Work instructions: Word for word, restate the lines from the start of the data down to the line with "Estee Lauder and Molton Brown.", both included.
# # #
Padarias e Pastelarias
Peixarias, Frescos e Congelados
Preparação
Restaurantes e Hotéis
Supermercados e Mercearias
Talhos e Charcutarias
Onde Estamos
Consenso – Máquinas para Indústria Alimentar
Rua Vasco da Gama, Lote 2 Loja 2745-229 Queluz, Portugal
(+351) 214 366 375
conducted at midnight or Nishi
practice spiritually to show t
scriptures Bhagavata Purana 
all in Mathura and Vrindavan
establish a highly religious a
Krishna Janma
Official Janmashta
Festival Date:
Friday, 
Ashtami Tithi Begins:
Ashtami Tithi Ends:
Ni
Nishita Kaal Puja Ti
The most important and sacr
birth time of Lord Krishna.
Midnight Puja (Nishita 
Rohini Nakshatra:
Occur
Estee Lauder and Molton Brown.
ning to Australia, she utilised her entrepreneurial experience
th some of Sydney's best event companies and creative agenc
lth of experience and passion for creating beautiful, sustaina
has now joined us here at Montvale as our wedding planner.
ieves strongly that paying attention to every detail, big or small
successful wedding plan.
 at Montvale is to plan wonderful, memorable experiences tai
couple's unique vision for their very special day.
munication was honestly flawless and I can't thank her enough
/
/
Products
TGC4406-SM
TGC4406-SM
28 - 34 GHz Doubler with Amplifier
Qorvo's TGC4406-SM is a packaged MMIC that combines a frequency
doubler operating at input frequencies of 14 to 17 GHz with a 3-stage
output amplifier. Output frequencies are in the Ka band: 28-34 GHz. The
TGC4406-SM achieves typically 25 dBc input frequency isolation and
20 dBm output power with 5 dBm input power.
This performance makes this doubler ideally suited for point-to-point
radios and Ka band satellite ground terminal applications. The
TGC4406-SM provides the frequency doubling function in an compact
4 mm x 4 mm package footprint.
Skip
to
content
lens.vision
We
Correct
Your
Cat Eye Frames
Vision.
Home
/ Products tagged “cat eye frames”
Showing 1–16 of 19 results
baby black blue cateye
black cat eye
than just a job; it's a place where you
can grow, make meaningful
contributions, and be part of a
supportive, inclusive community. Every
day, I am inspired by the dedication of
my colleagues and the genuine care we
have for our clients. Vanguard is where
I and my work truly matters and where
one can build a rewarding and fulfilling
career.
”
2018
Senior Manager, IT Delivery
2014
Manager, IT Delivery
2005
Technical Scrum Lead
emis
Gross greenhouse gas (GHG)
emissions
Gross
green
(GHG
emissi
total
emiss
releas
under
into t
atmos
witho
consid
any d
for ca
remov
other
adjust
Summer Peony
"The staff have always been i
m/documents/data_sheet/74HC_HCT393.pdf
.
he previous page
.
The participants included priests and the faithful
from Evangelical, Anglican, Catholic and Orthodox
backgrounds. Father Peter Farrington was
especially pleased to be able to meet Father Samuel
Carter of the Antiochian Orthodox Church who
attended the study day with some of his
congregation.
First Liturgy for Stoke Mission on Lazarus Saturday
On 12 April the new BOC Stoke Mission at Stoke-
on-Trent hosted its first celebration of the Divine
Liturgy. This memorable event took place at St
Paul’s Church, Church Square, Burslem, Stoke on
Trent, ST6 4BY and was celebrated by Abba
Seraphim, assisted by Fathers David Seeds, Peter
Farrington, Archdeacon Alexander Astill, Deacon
# # #
Response to the task:
Padarias e Pastelarias
Peixarias, Frescos e Congelados
Preparação
Restaurantes e Hotéis
Supermercados e Mercearias
Talhos e Charcutarias
Onde Estamos
Consenso – Máquinas para Indústria Alimentar
Rua Vasco da Gama, Lote 2 Loja 2745-229 Queluz, Portugal
(+351) 214 366 375
conducted at midnight or Nishi
practice spiritually to show t
scriptures Bhagavata Purana 
all in Mathura and Vrindavan
establish a highly religious a
Krishna Janma
Official Janmashta
Festival Date:
Friday, 
Ashtami Tithi Begins:
Ashtami Tithi Ends:
Ni
Nishita Kaal Puja Ti
The most important and sacr
birth time of Lord Krishna.
Midnight Puja (Nishita 
Rohini Nakshatra:
Occur
Estee Lauder and Molton Brown.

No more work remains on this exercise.